* [Page extract]:
Start of Block
Mary Fuller

Mary Claire Fuller[citation needed] (October 5, 1888 – December 9, 1973) was an American actress active in both stage and silent films.

In 1907, she signed with the new Vitagraph Studios in Brooklyn, New York, where she made silent films such as the one-reel adaptation of Elektra (released in April 1910).

[4] She appeared in a wide variety of roles, and starred in such melodramas as The Witch Girl, A Daughter of the Nile, Dolly of the Dailies (1914),[5] and Under Southern Skies, her first feature-length production.

As quoted in Sally Dumaux's King Baggot: A Biography and Filmography of the First King of the Movies, an August 18, 1917 article in Variety stated though Fuller was "one of the best drawing cards of the Universal for a long time ..her last few pictures were both financial and productional disappointments...and at the expiration of her contract she was allowed to depart...Miss Fuller has offered her services to several concerns along Broadway, but it is understood that they were turned down with the remark 'You are no longer film type.'"
End of Block
* [The data]:
Start of Block
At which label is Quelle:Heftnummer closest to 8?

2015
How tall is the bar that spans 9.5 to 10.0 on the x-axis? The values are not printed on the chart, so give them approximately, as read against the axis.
End of Block
* [Required action A]: Translate this sentence from the Mary Fuller page into Spanish: "In 1907, she signed with the new Vitagraph Studios in Brooklyn, New York, where she made silent films such as the one-reel adaptation of Elektra (released in April 1910)."
* [Required action B]: Decide whether each statement agrees with the Mary Fuller page, and support each yes or no with the deciding words from it: (i) Under Southern Skies was Fuller's first feature-length production. (ii) The Variety article about Fuller appeared in 1914. (iii) Vitagraph Studios was located in Manhattan.

* [Response area A]: En 1907 firmó con los nuevos Vitagraph Studios en Brooklyn, Nueva York, donde hizo películas mudas como la adaptación de un rollo de Elektra (estrenada en abril de 1910).

* [Response area B]:
(i) Yes: "Under Southern Skies, her first feature-length production."
(ii) No: "an August 18, 1917 article in Variety."
(iii) No: "Vitagraph Studios in Brooklyn, New York."